Saturday, September 02, 2006

Still Awake

Tonight one silly thing happened. While studying in the bottom of the dorm one of my sweet suite mates pointed out that the desks are in the shape of swastikas. I thought that was funny in a kind of sick way. I barely got any studying done. I went to a dance party shortly after which was kind of odd at first just simply because I'm not a party goer nor a dancer, but I eventually busted some sweet moves. The most valuable part of the whole night was when I was about to leave the dance party, I received information regarding church organizations from a new friend. I enjoy meeting people that share my faith because I knew they have a good story to tell and usually lead an interesting life. After all when you don't spend your time drinking your usually doing something exciting instead. I'm excited to see where God will lead me while hear at JMU.
Of course I didn't just write this blog to say how my night went; I wrote it to let anyone who may or may not read this my reason for living is God which is what excites me and interests me more than anything. However different people have different things they live for so this poem is basically about why people wake up every day. Here it goes:


For Whose Sake Do You Lie Awake?

Have you ever just layed there?
I'm talking about really laying down
With your eyes open in total darkness
fixed on one direction
staring into nothingess
and for no partciular reason

If there was a reason
it would be to consciously question your purpose
not questioning with words aloud
instead the words just run through your head
while you stare off into nowhere
waiting as if the darkness of all things
will show you the path to take,
show you the life layed out for you

But just like you laying there
your life is layed out in darkness
like a touch tunnel in pitch black
you will get through life on feelings alone
some of the time you will be totally mislead
How unfortunate that you sulk deep inside
about all the times you've been mislead already

It would be wise to just close your eyes
Because in all honesty there is usually nothing to see
Instead you keep your eyes open
Consumed in so much false hope
that a saving grace will appear to you
Because you are in "need" of a sign
those are your words not mine
Who isn't in need?
Honestly we all need something
So needy, that's a sign of imperfection

Imagine resting eashy for just one night
one week, one month, one year, one lifetime
I can't imagine it because truthfully
if I could I would not lie awake with my eyes open
I would close my eyes and trick myself
What I imagine, I sometimes make realistic
But more often than not I lie awake
Waiting for my imagination to take a stride into reality
Instead reality takes over my imagination
Crushing hopes and dreams
thus making my lying awake seem pointless

So eventually I close my eyes
We all close our eyes
Even if we lie awake forever, no progress would be made
No revelation exclaimed
So we lie awake in darkness
Only until our mind serached for words no more
And then slumber is all we end up finding
Just to put us back in touch with the dreams
that will be crushed the next morning

But rest assure for all our sake
That the day we awake
and those dreams finally take shape
We will become ignorant
But what does any of that matter
As long as all our needs are met in the end


This poem is meant to depict common selfishness of human beings.
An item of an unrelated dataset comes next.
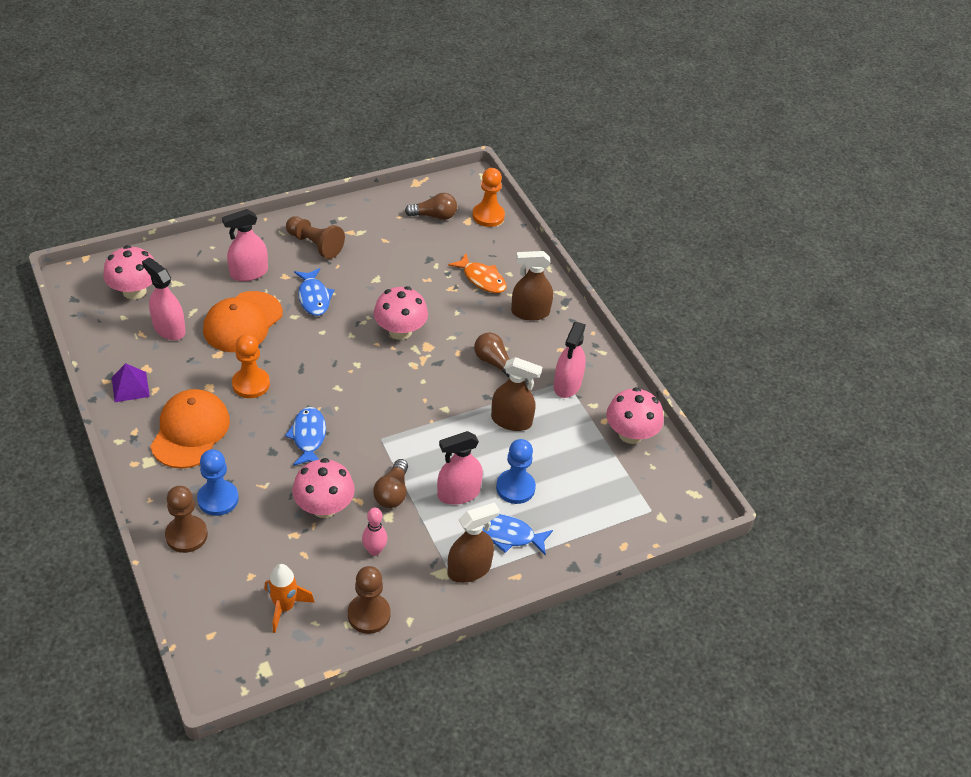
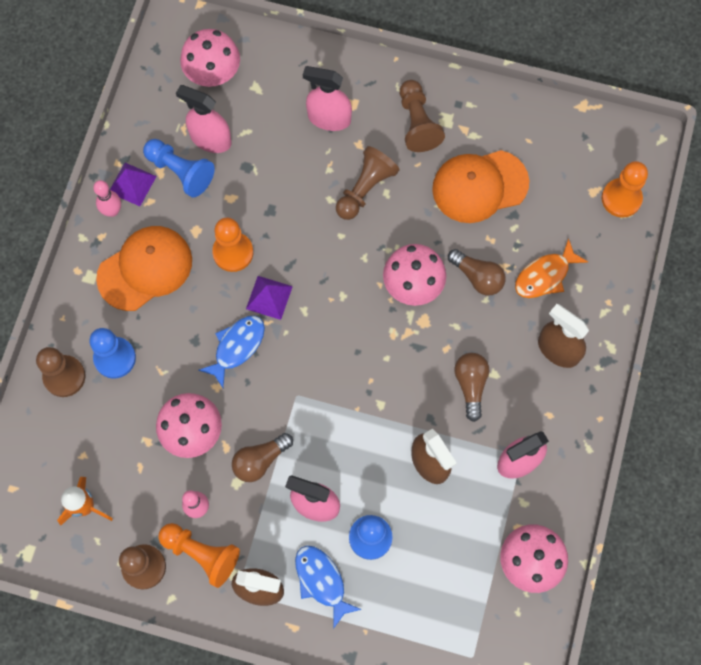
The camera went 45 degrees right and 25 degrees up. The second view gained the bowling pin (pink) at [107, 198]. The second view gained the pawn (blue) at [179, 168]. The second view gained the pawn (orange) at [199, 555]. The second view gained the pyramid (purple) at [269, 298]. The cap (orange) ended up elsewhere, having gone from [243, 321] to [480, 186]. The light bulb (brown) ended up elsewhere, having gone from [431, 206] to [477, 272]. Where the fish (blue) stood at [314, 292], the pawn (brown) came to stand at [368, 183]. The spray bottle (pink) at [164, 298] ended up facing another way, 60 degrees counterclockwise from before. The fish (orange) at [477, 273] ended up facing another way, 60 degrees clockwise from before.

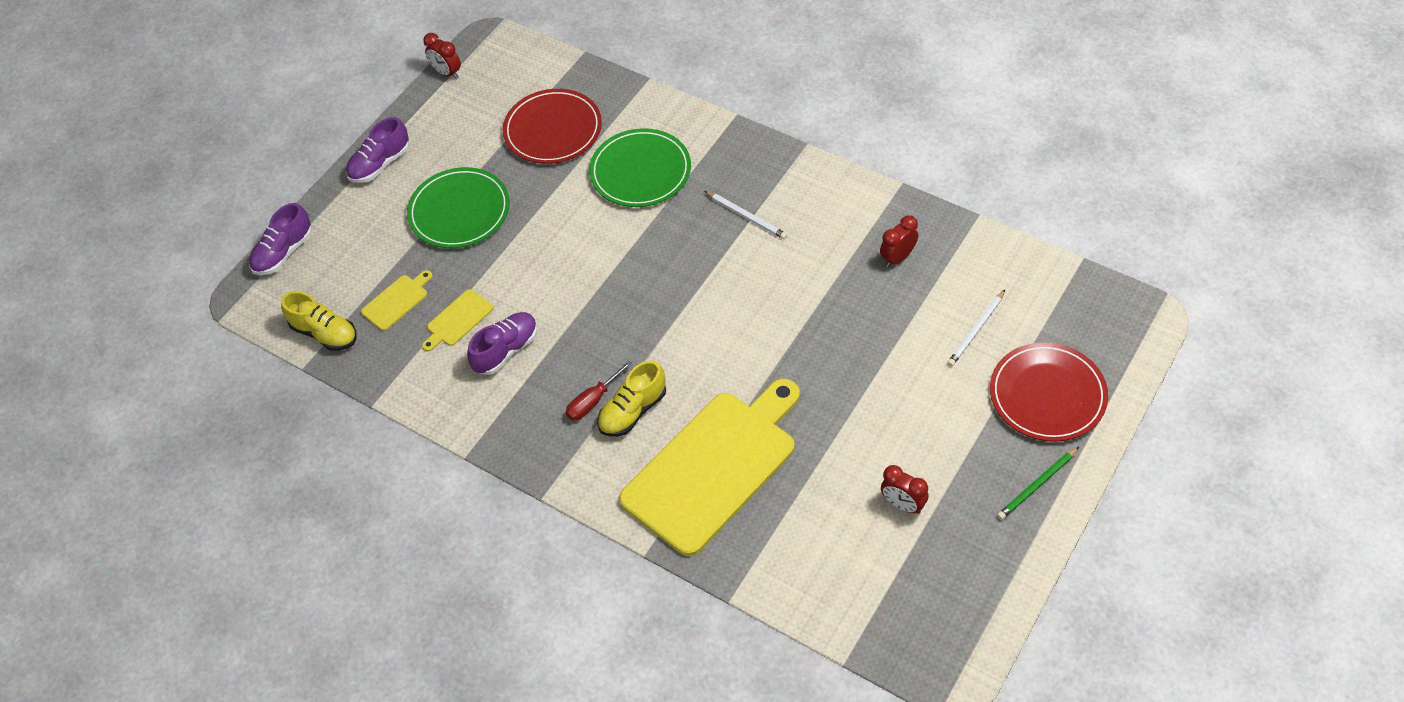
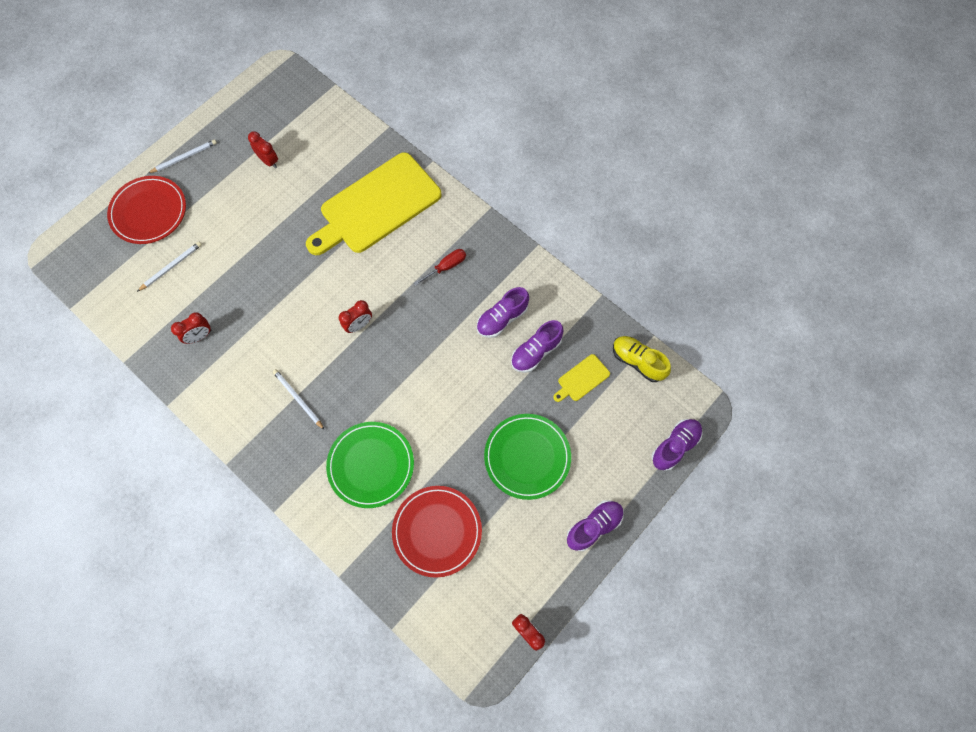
The camera went 175 degrees left and 15 degrees up. The second view lost the shoe (yellow) at [632, 399]. The second view gained the clock (red) at [355, 316]. Where the cutting board (yellow) stood at [457, 320], the shoe (purple) came to stand at [537, 346]. What was the pencil (green) at [1038, 483] turned into the pencil (white) at [182, 156].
It attempts to make it clear how when things aren't going the way we planned we lay and question whether it be to God or ourselves why certain things in life don't go our way, we doubt ourselves and purpose. Even though we shouldn't do it we do, but it's so easy. Sometimes instead of relying on God for help we try and do things ourselves and are blinded by our own ambition and selfishness thus "closing our eyes to God" but in this poem the poem suggests to "close your eyes" to worldly things. It's basically saying submit to God and let Him guide you through rough times. Everyone needs God whether they believe in Him or not. It's clear that life is not meant to be easy, but it's easier to live with Him than without Him. The end of this poem is basically full of sarcasm which an individual could like or dislike, it basically makes or breaks the poem. The poem could have had a more uplifting ending, instead I chose to take an easy rhyme and sentiment and twist the words to make an entirely selfish statement "what does any of that matter as long as all our needs are met in the end." Despite that last statement being a completely selfish thing to say, I'm almost positive everyone has felt this way at some point. It's clear because sometimes when we go to God and he grants us what we desire, we take it all for granted and act like it was our own doing that brought us success. This was a long explanation so I'm done with it now. Peace Out!